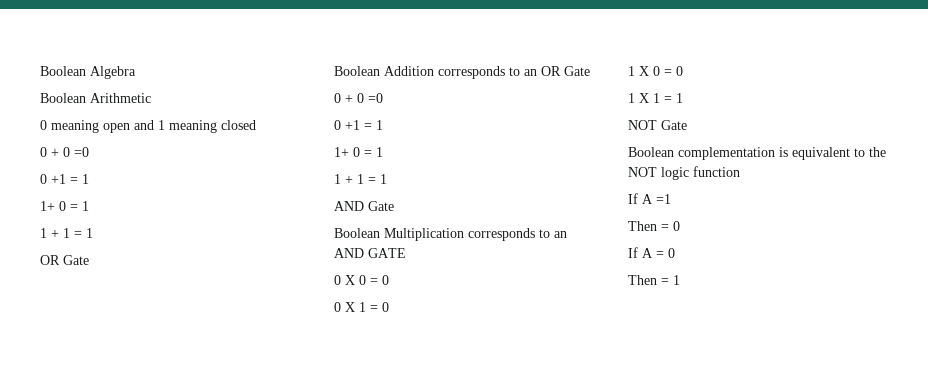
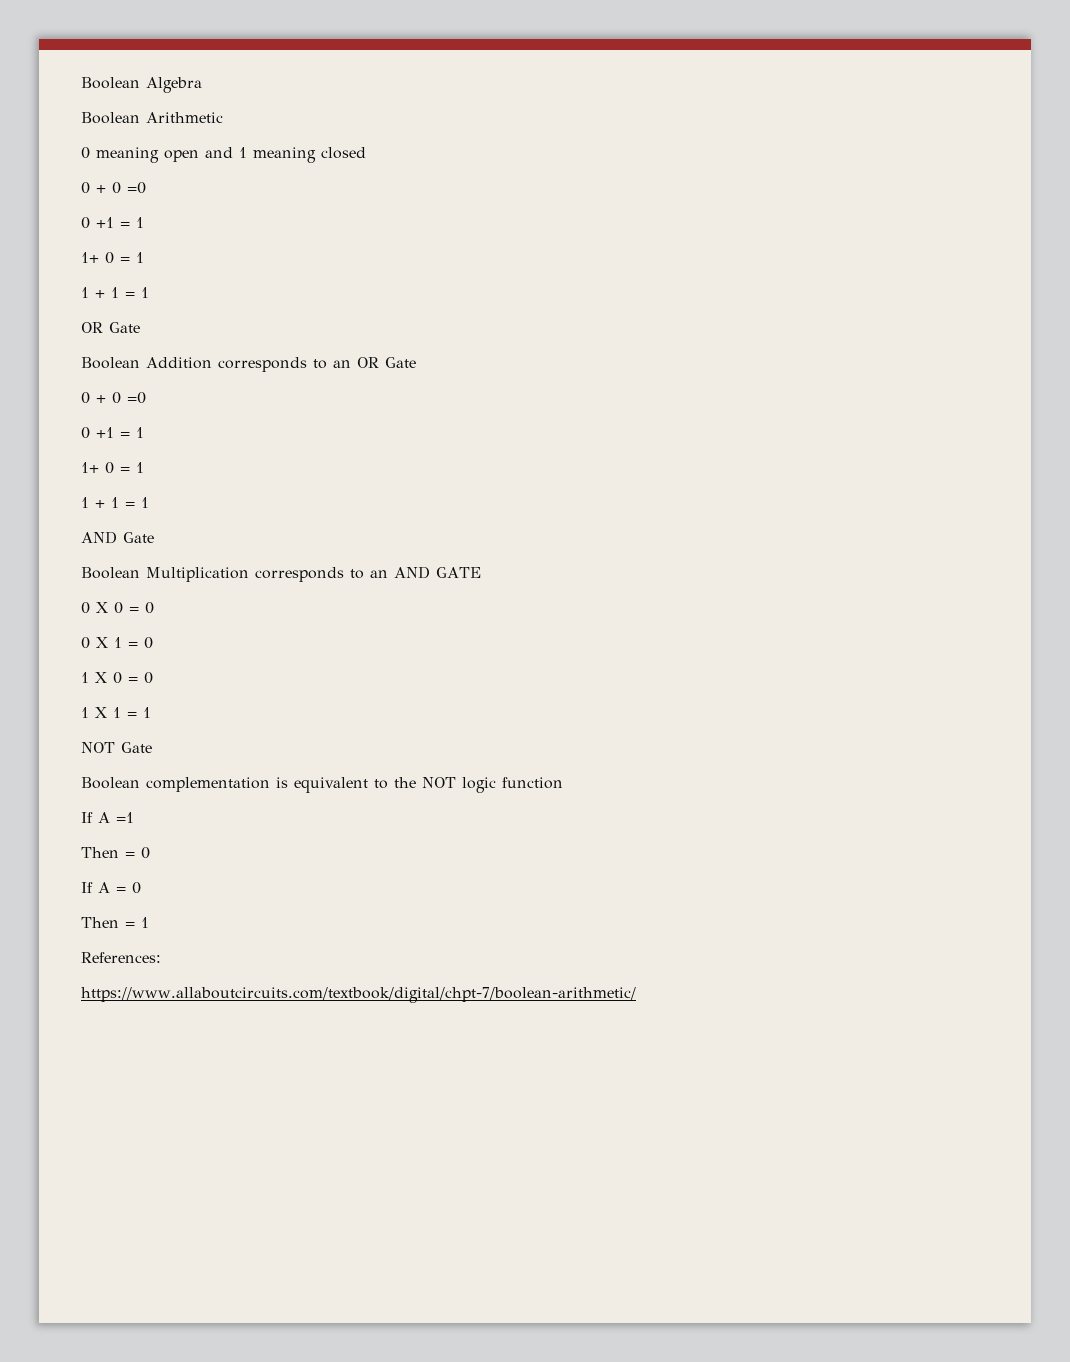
(680, 280) none -> [81,952,161,963] [81,987,636,1003] // References: // https://www.allaboutcircuits.com/textbook/digital/chpt-7/boolean-arithmetic/

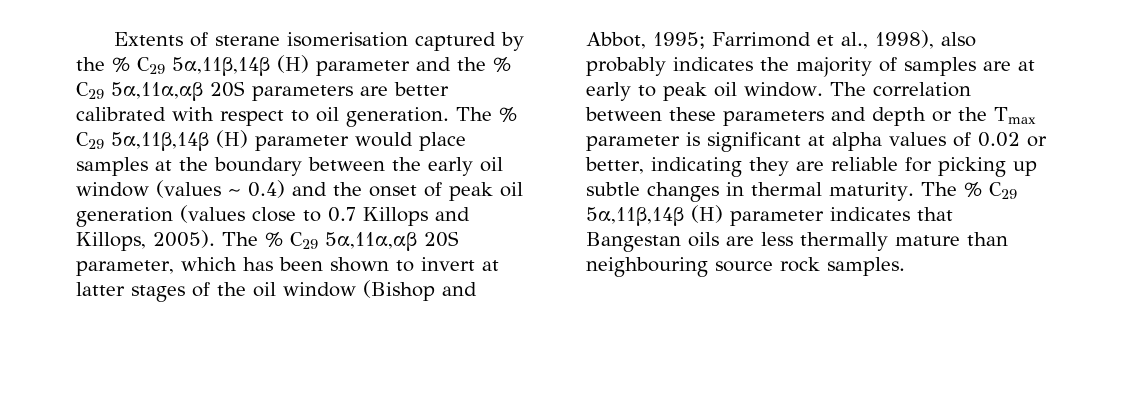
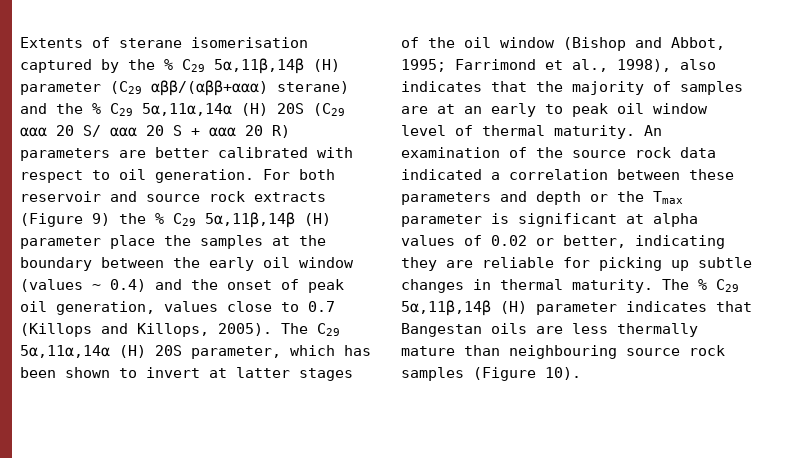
(410, 68) none -> [110,80,349,96] (C29 αββ/(αββ+ααα) sterane)
[111,81,245,101] 5α,11α,αβ 20S -> [142,103,345,116] [20,125,290,138] 5α,11α,14α (H) 20S (C29 ααα 20 S/ ααα 20 S + ααα 20 R)
[456,107,517,122] [76,130,466,151] The % C29 5α,11β,14β (H) parameter would place -> [263,169,335,180] [20,191,326,202] [20,212,331,228] [20,235,191,249] For both reservoir and source rock extracts (Figure 9) the % C29 5α,11β,14β (H) parameter place the
[76,205,245,227] generation (values -> [56,301,218,315] generation, values
[363,207,428,226] Killops -> [20,323,92,337] (Killops
[265,232,417,251] % C29 5α,11α,αβ -> [317,323,340,336] [20,345,146,358] C29 5α,11α,14α (H)
[586,57,753,76] probably indicates -> [401,81,527,92] indicates that
(1035, 65) none -> [464,106,482,114] an
[744,82,866,97] window. The -> [653,103,708,114] [401,125,662,139] [401,147,716,158] [401,169,500,180] window level of thermal maturity. An examination of the source rock data indicated a
[827,257,905,276] samples. -> [401,367,581,381] samples (Figure 10).

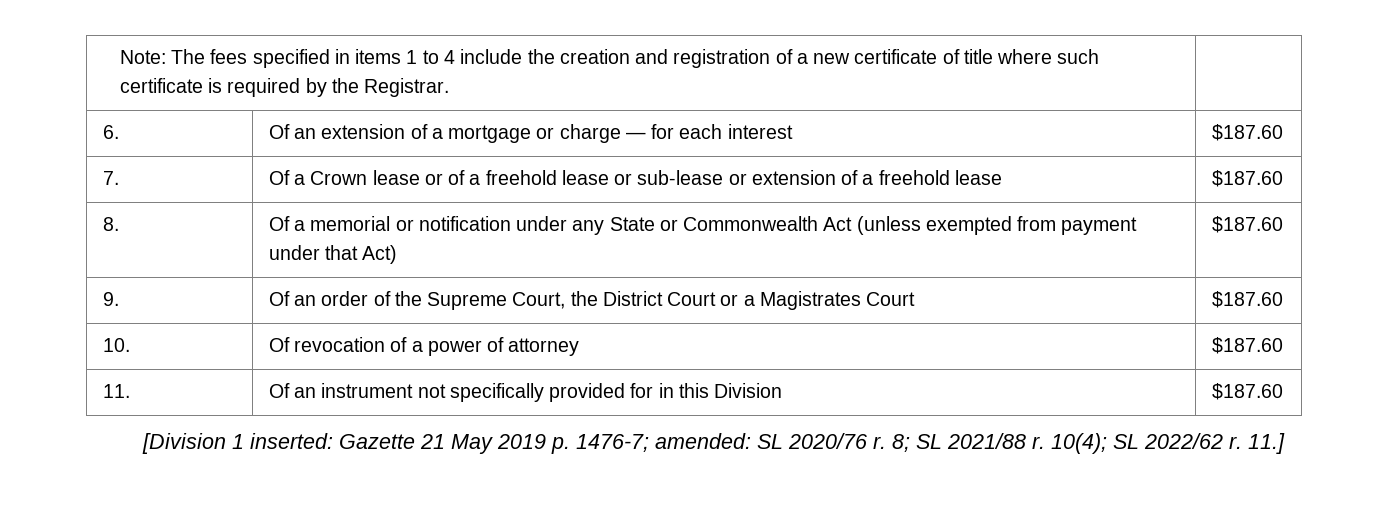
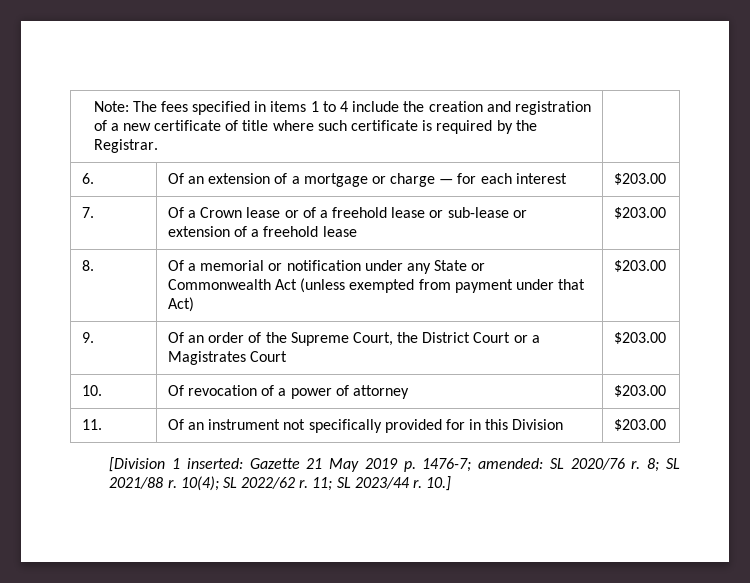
[1211,124,1283,141] $187.60 -> [613,173,666,185] $203.00
[1211,170,1283,187] $187.60 -> [613,207,666,219] $203.00
[1211,216,1283,233] $187.60 -> [613,260,666,272] $203.00
[1211,291,1283,308] $187.60 -> [613,332,666,344] $203.00
[1211,337,1283,354] $187.60 -> [613,385,666,397] $203.00
[1211,383,1283,400] $187.60 -> [613,419,666,431] $203.00
[1248,433,1286,454] 11.] -> [312,476,452,491] 11; SL 2023/44 r. 10.]

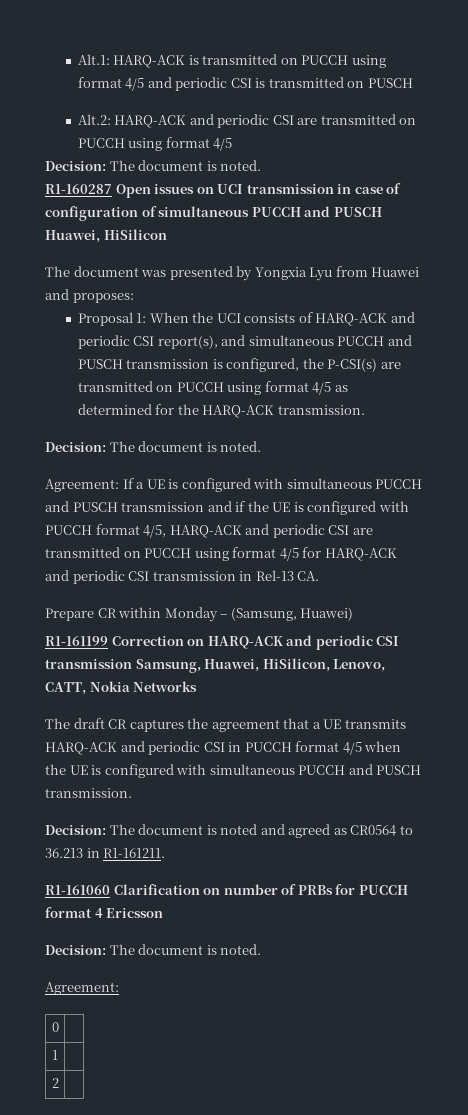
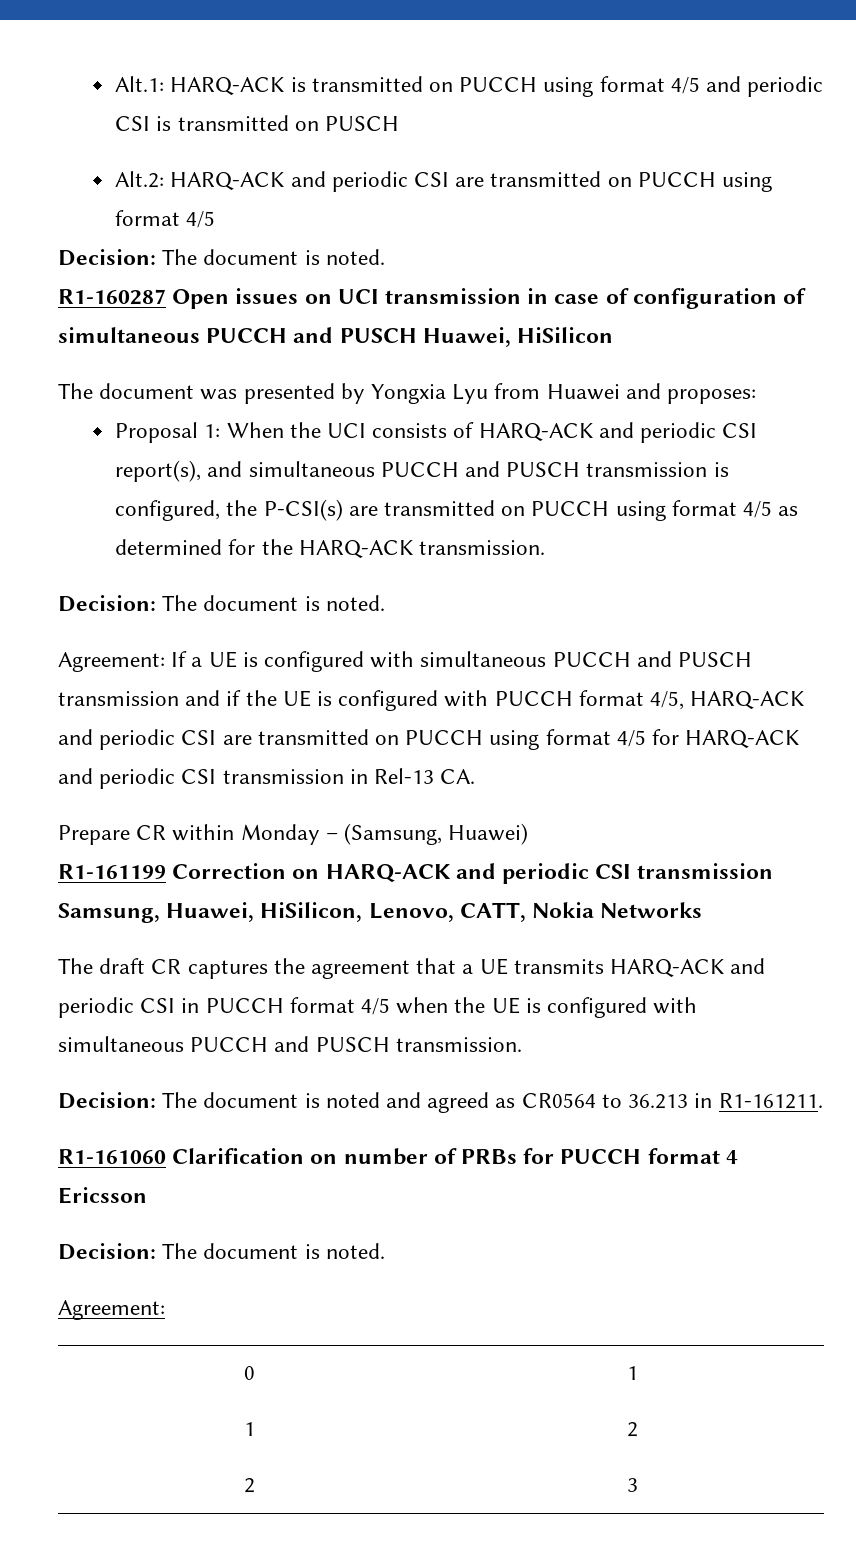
[52,1050,58,1060] // 1 | -> [626,1366,638,1380] [244,1422,255,1436] [626,1422,638,1437] 1 // 1 | 2
(59, 1083) none -> [626,1478,638,1492] 3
----------------------------------------
> [Problem to work on] Exactly the lines from the one holding "[52,1050,58,1060] // 1" through the end of the data are to be repeated, with both ends included.

> [Problem solution]
[52,1050,58,1060] // 1 | -> [626,1366,638,1380] [244,1422,255,1436] [626,1422,638,1437] 1 // 1 | 2
(59, 1083) none -> [626,1478,638,1492] 3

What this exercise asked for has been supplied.